### WORK TO BE COMPLETED
Would you return all of this data exactly, leaving nothing out?

### GIVEN RECORDS
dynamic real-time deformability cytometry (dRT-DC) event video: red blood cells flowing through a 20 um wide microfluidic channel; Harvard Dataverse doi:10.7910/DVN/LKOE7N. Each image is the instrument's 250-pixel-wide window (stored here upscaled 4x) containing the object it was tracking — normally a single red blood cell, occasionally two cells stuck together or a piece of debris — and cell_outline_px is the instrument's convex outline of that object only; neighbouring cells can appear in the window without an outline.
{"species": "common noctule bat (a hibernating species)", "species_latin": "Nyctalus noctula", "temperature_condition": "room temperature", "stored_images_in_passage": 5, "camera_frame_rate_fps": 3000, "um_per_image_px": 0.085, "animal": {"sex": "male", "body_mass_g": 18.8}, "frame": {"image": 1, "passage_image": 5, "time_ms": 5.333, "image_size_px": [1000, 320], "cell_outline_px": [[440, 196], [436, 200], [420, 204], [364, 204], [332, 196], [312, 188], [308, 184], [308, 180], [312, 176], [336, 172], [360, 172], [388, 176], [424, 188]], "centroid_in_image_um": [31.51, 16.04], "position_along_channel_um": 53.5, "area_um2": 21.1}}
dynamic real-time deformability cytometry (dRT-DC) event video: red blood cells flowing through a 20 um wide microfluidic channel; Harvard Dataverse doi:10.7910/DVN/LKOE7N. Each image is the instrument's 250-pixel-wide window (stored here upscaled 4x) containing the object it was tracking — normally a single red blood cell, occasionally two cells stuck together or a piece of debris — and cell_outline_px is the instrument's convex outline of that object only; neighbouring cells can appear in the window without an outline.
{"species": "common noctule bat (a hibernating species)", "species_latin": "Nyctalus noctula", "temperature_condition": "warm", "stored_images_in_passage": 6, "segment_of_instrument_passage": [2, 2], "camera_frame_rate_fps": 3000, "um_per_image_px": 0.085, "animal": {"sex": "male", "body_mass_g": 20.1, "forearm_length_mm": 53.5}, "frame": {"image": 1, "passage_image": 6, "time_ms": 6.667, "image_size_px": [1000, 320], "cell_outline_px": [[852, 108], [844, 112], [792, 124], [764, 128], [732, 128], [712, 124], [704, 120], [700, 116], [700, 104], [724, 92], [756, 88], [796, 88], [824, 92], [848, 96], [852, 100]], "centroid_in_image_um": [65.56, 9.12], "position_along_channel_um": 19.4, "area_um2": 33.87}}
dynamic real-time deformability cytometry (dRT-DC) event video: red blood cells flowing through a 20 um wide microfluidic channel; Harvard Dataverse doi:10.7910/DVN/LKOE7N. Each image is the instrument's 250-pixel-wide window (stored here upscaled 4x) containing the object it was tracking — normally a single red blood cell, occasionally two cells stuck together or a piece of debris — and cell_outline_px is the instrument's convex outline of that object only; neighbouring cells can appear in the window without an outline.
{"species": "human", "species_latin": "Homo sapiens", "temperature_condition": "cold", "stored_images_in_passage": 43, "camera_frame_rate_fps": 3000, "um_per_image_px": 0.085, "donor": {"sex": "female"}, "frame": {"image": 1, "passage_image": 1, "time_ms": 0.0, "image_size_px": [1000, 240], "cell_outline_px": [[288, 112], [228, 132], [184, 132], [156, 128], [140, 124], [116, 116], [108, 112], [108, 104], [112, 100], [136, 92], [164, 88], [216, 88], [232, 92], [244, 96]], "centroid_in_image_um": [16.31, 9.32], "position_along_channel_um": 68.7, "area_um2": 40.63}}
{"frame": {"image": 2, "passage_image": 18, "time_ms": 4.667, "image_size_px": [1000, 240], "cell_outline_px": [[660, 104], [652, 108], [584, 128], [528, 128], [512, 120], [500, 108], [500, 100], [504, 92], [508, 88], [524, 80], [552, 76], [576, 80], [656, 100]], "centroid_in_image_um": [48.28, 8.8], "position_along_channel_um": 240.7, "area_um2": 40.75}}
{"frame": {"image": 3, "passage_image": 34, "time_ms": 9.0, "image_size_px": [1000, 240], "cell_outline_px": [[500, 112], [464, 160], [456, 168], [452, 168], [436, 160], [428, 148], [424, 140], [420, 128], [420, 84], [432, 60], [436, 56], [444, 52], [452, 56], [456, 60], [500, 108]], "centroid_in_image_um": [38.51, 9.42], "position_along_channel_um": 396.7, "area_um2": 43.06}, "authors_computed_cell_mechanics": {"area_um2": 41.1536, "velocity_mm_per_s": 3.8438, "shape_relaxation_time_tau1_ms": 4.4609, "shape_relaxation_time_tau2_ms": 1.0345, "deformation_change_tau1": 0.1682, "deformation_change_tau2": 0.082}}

### SOLUTION
dynamic real-time deformability cytometry (dRT-DC) event video: red blood cells flowing through a 20 um wide microfluidic channel; Harvard Dataverse doi:10.7910/DVN/LKOE7N. Each image is the instrument's 250-pixel-wide window (stored here upscaled 4x) containing the object it was tracking — normally a single red blood cell, occasionally two cells stuck together or a piece of debris — and cell_outline_px is the instrument's convex outline of that object only; neighbouring cells can appear in the window without an outline.
{"species": "common noctule bat (a hibernating species)", "species_latin": "Nyctalus noctula", "temperature_condition": "room temperature", "stored_images_in_passage": 5, "camera_frame_rate_fps": 3000, "um_per_image_px": 0.085, "animal": {"sex": "male", "body_mass_g": 18.8}, "frame": {"image": 1, "passage_image": 5, "time_ms": 5.333, "image_size_px": [1000, 320], "cell_outline_px": [[440, 196], [436, 200], [420, 204], [364, 204], [332, 196], [312, 188], [308, 184], [308, 180], [312, 176], [336, 172], [360, 172], [388, 176], [424, 188]], "centroid_in_image_um": [31.51, 16.04], "position_along_channel_um": 53.5, "area_um2": 21.1}}
dynamic real-time deformability cytometry (dRT-DC) event video: red blood cells flowing through a 20 um wide microfluidic channel; Harvard Dataverse doi:10.7910/DVN/LKOE7N. Each image is the instrument's 250-pixel-wide window (stored here upscaled 4x) containing the object it was tracking — normally a single red blood cell, occasionally two cells stuck together or a piece of debris — and cell_outline_px is the instrument's convex outline of that object only; neighbouring cells can appear in the window without an outline.
{"species": "common noctule bat (a hibernating species)", "species_latin": "Nyctalus noctula", "temperature_condition": "warm", "stored_images_in_passage": 6, "segment_of_instrument_passage": [2, 2], "camera_frame_rate_fps": 3000, "um_per_image_px": 0.085, "animal": {"sex": "male", "body_mass_g": 20.1, "forearm_length_mm": 53.5}, "frame": {"image": 1, "passage_image": 6, "time_ms": 6.667, "image_size_px": [1000, 320], "cell_outline_px": [[852, 108], [844, 112], [792, 124], [764, 128], [732, 128], [712, 124], [704, 120], [700, 116], [700, 104], [724, 92], [756, 88], [796, 88], [824, 92], [848, 96], [852, 100]], "centroid_in_image_um": [65.56, 9.12], "position_along_channel_um": 19.4, "area_um2": 33.87}}
dynamic real-time deformability cytometry (dRT-DC) event video: red blood cells flowing through a 20 um wide microfluidic channel; Harvard Dataverse doi:10.7910/DVN/LKOE7N. Each image is the instrument's 250-pixel-wide window (stored here upscaled 4x) containing the object it was tracking — normally a single red blood cell, occasionally two cells stuck together or a piece of debris — and cell_outline_px is the instrument's convex outline of that object only; neighbouring cells can appear in the window without an outline.
{"species": "human", "species_latin": "Homo sapiens", "temperature_condition": "cold", "stored_images_in_passage": 43, "camera_frame_rate_fps": 3000, "um_per_image_px": 0.085, "donor": {"sex": "female"}, "frame": {"image": 1, "passage_image": 1, "time_ms": 0.0, "image_size_px": [1000, 240], "cell_outline_px": [[288, 112], [228, 132], [184, 132], [156, 128], [140, 124], [116, 116], [108, 112], [108, 104], [112, 100], [136, 92], [164, 88], [216, 88], [232, 92], [244, 96]], "centroid_in_image_um": [16.31, 9.32], "position_along_channel_um": 68.7, "area_um2": 40.63}}
{"frame": {"image": 2, "passage_image": 18, "time_ms": 4.667, "image_size_px": [1000, 240], "cell_outline_px": [[660, 104], [652, 108], [584, 128], [528, 128], [512, 120], [500, 108], [500, 100], [504, 92], [508, 88], [524, 80], [552, 76], [576, 80], [656, 100]], "centroid_in_image_um": [48.28, 8.8], "position_along_channel_um": 240.7, "area_um2": 40.75}}
{"frame": {"image": 3, "passage_image": 34, "time_ms": 9.0, "image_size_px": [1000, 240], "cell_outline_px": [[500, 112], [464, 160], [456, 168], [452, 168], [436, 160], [428, 148], [424, 140], [420, 128], [420, 84], [432, 60], [436, 56], [444, 52], [452, 56], [456, 60], [500, 108]], "centroid_in_image_um": [38.51, 9.42], "position_along_channel_um": 396.7, "area_um2": 43.06}, "authors_computed_cell_mechanics": {"area_um2": 41.1536, "velocity_mm_per_s": 3.8438, "shape_relaxation_time_tau1_ms": 4.4609, "shape_relaxation_time_tau2_ms": 1.0345, "deformation_change_tau1": 0.1682, "deformation_change_tau2": 0.082}}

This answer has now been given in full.